To whatever degree the peat soften's the water,the water you use for water changes might be very different = stress for the fishes.
You would in my humble opinion need same/same for tank water and change water to not have substantial changes within the tank at each water change.


----------



## nel (Jan 23, 2016)

To know if peat moss can help you lower your pH, we need to know your KH, it's buffering the pH and peat moss won't help much with KH.


----------



## archangelvk (Dec 17, 2015)

roadmaster said:


> To whatever degree the peat soften's the water,the water you use for water changes might be very different = stress for the fishes.
> You would in my humble opinion need same/same for tank water and change water to not have substantial changes within the tank at each water change.


Ha ! I was wondering that... cuz if I were to lower my ph but my tap water is hard, that would stress the fish out every water change unless I had some buckets sitting there with peat in it for the week before my water change...... so basically dont do it?

Bump:


nel said:


> To know if peat moss can help you lower your pH, we need to know your KH, it's buffering the pH and peat moss won't help much with KH.



My water Parameters are ....

KH = 3 degrees 
GH = 6 degrees 
PH = 7.8 

This is according to the API test kits that I use, and this is also several tests.


----------



## nel (Jan 23, 2016)

It's a nice low KH you've got there! I would set up a tank/container for water changes, put there a power head with peat moss in a pantyhose (or anything else) and use it for your tank. You need to experiment with how much and for how long you can use your peat moss. Don't use it in your main tank - as roadmaster stated - you need same water for water changes as is in your tank.


----------



## MtAnimals (May 17, 2015)

I used to use it in an hob and just let it run to soften water to get my angels to spawn...water I was using at the time was rock hard and ph over 8.The only time I preconditioned it was for fry tanks,in which case I'd run it for a day or so and then use it for small water changes.I'm using it right now(peat pellets for less discoloration) to raise cardinals and BN plecs.

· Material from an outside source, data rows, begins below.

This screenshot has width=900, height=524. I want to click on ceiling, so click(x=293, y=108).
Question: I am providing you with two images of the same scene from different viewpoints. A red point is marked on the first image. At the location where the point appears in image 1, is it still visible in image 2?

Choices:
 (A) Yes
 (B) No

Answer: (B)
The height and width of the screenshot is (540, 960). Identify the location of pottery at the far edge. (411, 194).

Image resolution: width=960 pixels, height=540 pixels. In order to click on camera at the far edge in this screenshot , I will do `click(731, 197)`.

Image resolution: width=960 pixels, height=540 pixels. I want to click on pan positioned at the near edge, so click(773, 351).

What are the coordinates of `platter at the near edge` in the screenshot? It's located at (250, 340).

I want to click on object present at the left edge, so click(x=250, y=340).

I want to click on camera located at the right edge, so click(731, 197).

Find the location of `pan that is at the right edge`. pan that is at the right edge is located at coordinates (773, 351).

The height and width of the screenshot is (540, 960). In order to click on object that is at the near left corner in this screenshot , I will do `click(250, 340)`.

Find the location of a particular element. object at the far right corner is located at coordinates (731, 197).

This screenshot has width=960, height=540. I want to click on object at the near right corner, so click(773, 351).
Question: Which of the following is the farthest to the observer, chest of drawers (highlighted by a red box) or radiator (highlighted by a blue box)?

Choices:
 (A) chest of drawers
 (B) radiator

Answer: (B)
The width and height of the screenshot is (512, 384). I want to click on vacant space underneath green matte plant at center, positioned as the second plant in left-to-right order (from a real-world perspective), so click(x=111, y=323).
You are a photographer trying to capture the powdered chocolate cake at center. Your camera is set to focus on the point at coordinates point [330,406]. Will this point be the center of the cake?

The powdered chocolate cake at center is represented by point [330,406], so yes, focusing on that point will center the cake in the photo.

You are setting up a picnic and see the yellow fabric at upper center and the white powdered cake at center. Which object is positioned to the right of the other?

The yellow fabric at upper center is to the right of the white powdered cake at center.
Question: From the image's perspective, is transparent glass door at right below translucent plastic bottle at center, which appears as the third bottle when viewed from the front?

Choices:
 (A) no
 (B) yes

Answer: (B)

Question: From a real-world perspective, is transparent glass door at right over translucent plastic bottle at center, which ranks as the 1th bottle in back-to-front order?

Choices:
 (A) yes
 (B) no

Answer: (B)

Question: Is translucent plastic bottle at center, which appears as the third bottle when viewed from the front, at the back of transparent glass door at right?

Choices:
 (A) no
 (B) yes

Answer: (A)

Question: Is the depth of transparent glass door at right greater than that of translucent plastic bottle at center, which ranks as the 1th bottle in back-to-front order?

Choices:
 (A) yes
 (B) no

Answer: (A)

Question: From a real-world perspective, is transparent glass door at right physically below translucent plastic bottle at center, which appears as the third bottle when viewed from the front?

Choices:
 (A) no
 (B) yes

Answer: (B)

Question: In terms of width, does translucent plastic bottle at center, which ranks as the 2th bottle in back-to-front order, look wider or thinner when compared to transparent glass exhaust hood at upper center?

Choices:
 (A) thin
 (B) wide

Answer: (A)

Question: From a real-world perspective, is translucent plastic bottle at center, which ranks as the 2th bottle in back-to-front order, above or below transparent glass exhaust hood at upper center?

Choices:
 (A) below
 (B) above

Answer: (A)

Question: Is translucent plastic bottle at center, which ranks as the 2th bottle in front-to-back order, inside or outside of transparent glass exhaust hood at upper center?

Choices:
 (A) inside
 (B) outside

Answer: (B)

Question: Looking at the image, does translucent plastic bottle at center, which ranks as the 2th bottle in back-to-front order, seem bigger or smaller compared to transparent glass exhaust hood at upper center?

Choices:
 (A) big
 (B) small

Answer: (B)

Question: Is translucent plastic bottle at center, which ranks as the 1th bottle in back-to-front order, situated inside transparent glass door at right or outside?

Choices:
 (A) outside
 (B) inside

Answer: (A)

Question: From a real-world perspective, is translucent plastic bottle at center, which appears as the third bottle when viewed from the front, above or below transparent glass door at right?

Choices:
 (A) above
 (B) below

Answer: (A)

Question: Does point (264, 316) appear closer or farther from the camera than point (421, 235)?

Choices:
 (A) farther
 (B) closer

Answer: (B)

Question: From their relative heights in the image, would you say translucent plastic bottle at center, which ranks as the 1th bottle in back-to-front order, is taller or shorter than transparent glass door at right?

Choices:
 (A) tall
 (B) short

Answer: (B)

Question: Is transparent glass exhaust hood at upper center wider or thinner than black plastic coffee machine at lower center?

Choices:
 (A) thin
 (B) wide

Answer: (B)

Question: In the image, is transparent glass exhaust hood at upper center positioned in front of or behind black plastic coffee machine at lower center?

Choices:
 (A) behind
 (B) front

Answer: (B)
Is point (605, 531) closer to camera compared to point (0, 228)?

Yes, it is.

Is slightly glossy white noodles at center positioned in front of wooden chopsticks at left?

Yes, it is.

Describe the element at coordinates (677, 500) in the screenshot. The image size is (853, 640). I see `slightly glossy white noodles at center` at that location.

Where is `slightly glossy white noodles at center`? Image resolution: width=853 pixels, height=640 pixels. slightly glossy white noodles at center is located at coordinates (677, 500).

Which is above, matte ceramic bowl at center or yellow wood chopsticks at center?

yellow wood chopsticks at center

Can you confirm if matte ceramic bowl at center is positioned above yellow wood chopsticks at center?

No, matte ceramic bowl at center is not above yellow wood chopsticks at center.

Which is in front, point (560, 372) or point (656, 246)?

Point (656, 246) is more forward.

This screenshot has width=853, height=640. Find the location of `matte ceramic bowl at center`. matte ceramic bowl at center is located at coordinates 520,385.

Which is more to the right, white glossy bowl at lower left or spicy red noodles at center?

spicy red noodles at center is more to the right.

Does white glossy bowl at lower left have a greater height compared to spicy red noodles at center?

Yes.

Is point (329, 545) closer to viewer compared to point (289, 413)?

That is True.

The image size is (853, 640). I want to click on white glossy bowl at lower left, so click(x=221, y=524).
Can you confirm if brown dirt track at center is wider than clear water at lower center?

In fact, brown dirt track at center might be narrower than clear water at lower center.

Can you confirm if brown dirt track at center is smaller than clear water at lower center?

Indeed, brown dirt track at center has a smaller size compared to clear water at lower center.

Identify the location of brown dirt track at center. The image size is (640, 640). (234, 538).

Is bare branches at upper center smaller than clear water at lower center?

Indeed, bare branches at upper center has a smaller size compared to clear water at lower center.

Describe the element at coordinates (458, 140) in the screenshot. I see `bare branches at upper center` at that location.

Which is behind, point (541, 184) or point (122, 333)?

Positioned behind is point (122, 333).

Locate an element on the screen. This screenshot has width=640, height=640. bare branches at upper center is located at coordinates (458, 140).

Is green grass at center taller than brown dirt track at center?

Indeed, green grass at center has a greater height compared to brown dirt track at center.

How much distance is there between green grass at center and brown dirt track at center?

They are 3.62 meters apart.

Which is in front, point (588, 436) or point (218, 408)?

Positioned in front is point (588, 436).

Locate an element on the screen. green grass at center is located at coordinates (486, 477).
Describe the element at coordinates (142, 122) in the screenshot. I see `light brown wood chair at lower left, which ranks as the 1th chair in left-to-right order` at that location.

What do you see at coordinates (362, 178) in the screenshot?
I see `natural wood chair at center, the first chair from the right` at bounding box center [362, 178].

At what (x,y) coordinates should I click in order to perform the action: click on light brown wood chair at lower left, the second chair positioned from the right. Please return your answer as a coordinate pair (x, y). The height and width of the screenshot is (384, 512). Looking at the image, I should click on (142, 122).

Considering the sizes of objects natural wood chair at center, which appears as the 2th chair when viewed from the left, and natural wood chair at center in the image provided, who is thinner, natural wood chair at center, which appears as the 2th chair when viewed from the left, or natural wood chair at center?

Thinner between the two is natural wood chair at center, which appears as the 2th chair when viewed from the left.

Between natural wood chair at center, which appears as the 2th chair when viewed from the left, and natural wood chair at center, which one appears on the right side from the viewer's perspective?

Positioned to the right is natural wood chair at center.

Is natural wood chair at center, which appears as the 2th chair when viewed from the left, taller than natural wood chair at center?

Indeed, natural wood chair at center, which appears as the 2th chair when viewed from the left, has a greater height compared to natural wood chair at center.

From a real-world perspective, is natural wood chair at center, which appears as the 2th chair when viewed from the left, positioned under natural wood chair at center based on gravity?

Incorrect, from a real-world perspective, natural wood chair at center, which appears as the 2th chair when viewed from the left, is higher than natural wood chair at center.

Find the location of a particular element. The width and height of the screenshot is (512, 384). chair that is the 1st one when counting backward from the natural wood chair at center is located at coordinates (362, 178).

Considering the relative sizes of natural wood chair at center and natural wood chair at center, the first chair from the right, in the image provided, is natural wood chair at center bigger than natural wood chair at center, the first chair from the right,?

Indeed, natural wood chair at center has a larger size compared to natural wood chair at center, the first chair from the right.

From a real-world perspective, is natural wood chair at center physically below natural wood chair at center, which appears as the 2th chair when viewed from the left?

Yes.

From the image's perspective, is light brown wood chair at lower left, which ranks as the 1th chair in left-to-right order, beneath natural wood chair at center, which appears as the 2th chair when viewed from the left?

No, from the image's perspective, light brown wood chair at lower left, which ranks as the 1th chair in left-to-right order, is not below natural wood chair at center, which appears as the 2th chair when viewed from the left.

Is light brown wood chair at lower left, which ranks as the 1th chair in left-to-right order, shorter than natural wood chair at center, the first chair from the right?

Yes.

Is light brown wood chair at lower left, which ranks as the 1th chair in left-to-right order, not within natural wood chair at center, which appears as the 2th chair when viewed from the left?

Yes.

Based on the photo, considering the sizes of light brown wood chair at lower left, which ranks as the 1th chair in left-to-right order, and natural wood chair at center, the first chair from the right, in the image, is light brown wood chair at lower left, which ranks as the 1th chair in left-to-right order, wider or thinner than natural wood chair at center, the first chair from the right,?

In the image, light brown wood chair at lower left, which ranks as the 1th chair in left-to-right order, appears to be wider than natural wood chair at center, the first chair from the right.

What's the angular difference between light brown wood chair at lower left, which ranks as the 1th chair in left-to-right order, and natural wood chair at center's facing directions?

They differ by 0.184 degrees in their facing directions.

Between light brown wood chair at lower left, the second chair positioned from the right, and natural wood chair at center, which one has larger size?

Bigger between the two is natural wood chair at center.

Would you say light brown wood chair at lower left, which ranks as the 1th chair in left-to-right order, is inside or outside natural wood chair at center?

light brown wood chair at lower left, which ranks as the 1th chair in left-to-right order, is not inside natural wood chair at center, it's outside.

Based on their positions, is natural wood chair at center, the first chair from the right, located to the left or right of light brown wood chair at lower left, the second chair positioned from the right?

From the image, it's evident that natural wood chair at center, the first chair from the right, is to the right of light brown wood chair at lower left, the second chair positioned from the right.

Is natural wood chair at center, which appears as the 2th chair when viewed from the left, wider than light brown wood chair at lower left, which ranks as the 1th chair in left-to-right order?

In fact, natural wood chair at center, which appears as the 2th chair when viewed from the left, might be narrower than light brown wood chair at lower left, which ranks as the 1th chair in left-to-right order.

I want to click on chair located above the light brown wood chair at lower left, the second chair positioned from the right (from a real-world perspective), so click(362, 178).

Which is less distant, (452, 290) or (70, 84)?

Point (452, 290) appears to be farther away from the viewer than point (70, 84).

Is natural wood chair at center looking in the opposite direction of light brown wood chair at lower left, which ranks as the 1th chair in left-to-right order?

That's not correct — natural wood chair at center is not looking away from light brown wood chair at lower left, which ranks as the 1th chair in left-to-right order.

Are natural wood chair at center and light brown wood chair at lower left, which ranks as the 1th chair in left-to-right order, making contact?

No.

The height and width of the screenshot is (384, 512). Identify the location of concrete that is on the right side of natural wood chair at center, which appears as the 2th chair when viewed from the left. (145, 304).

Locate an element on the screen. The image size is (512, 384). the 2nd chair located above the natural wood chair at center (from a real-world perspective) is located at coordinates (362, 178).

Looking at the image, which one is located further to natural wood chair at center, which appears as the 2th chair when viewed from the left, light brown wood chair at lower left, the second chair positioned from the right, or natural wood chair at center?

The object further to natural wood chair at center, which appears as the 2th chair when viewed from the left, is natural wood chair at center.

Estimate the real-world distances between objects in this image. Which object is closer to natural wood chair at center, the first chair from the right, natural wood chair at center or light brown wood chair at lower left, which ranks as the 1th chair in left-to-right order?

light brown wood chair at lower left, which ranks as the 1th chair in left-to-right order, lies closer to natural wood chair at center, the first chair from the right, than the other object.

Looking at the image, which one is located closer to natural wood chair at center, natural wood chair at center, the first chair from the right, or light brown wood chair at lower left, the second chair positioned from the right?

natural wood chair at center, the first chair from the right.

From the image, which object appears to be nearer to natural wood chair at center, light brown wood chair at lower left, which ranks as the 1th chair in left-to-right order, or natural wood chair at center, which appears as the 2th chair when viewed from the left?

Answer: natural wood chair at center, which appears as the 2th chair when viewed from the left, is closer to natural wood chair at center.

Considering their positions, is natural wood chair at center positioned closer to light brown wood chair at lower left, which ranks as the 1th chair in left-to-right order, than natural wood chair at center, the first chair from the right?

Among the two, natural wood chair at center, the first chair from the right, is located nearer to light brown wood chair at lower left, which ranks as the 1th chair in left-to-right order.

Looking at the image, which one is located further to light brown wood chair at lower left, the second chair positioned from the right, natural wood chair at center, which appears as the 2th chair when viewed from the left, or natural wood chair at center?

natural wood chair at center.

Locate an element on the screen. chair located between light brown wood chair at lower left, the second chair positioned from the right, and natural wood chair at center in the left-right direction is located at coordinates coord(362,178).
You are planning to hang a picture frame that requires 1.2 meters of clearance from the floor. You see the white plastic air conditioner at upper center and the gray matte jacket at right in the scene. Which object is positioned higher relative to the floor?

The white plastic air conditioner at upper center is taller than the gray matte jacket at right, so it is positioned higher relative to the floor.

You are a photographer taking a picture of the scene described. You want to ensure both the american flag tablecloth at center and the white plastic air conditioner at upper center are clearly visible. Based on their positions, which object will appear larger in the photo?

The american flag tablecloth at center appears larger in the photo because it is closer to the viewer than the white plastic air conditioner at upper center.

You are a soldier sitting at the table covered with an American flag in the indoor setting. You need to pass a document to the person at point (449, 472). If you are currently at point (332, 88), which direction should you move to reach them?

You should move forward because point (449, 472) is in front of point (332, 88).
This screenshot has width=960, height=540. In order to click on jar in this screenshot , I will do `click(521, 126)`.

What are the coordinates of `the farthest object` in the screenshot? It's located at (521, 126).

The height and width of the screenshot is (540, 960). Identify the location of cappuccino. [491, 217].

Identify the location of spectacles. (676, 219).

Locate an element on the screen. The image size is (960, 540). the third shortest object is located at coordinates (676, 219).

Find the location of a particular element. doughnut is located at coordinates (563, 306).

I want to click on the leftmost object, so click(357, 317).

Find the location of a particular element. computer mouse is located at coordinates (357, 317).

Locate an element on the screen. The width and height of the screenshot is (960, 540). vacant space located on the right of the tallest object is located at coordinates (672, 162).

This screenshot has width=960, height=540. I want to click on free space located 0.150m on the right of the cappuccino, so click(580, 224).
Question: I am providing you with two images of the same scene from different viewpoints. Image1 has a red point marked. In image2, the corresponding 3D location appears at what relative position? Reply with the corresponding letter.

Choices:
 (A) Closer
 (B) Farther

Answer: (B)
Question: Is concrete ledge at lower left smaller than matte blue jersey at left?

I agree there is a possibility of a shock when doing water changes.Maybe you could run a 10 gallon out of the way somewhere like under the stand for prepping water?


----------



## archangelvk (Dec 17, 2015)

nel said:


> It's a nice low KH you've got there! I would set up a tank/container for water changes, put there a power head with peat moss in a pantyhose (or anything else) and use it for your tank. You need to experiment with how much and for how long you can use your peat moss. Don't use it in your main tank - as roadmaster stated - you need same water for water changes as is in your tank.


Okay I have a plan, let me know if it`ll work. I have an extra 10G that I use as a quarantine tank. Since its not in use, I will fill the aquaclear 20 full of peat moss and just let it run. I will use that water for my 23G breeding tank`s water changes each week. The 23G will run as normal. But heres the problem. I change around 30% of water each week. Will the new water that I add to my 10G each week change ph/soften the water fast enough (from 7.8-6.5/7) in a weeks time? I thought peat moss works really slowly?

Well speak of the evil. My female laid her first batch of eggs today. They won't survive will they given the water parameters I have?


----------



## Eric Mraz (May 17, 2016)

Hatching & Raising the Fry - Freshwater Cichlis Breeder | SomeFin's Fishy Look at this website, the owners grow all there fish in ph7.5 water. Hope this helps.


----------



## archangelvk (Dec 17, 2015)

eric mraz said:


> hatching & raising the fry - freshwater cichlis breeder | somefin's fishy look at this website, the owners grow all there fish in ph7.5 water. Hope this helps.


amazing site ! Thanks !!!!


----------



## archangelvk (Dec 17, 2015)

Today at 5 pm i looked at the eggs were still there. by 8pm all the eggs were gone. Guess the female ate them. But Why? A quick question. How do you do WC with eggs/fry in the tank? Will it spook them when I do my weekly 30% change or do I just do like a 5-10% a day kinda thing? 

P.S Im going to give these Rams another 2 chances before I remove the eggs and try to do it myself.


----------



## Eric Mraz (May 17, 2016)

I never raised rams before, but have angelfish. Most new parents will eat there eggs. Only thing you can do is let them keep trying or take them out to hatch yourself. Water changes are a little tricky with with fry, just have to stay away from them the best way you can, and if you suck one up you can pinch the hose quick to stop it. Using a bucket to drain your water into is a good idea also, if any get through you can just get them out of the bucket. Good luck


----------